When I first began teaching, I began my Master's program in School Counseling. Most people think I'm fairly level-headed and a pretty good listener, and though I was REALLY struggling in my classroom, I knew my future included working with kids. I stayed in the program for a few semesters, but, after some time getting to know my kids, realized this was not a career I wanted.
As an ELA teacher, I'm privy to lots of info that other teachers may not get about their kids thanks to the power of writing. This is wonderful in terms of relationship building, but clues me in to some of the more awful parts of a kid's life as well. I figured that currently I know more than I want to about the bad things that go on in the world, if I became a counselor, the world as I know it would get darker. No thanks.
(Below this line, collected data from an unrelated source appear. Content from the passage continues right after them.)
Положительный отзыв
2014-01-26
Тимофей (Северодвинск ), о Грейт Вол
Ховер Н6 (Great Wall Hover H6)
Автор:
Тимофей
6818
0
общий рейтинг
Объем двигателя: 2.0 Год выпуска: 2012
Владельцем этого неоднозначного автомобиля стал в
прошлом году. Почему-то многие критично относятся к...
Another example of the wiseness of my decision to pursue an MA in English Ed occurred this past week. Several of my students are in foster homes, some with more success than others. On Thursday, the office called one of my students out of her 4th hour class to release her into the custody of two strangers - effective immediately. Her foster family decided they didn't want her any more, and within a half hour of discovering that, the girl was on her way to a detention center in Detroit - not even allowed to say goodbye to her teachers or friends. So not cool - and we wonder why some kids are screwed up.
So, while this has reaffirmed my career choice, it's also reaffirmed my intentions to become a foster parent when my kids are grown. I like to think some good has come out of this.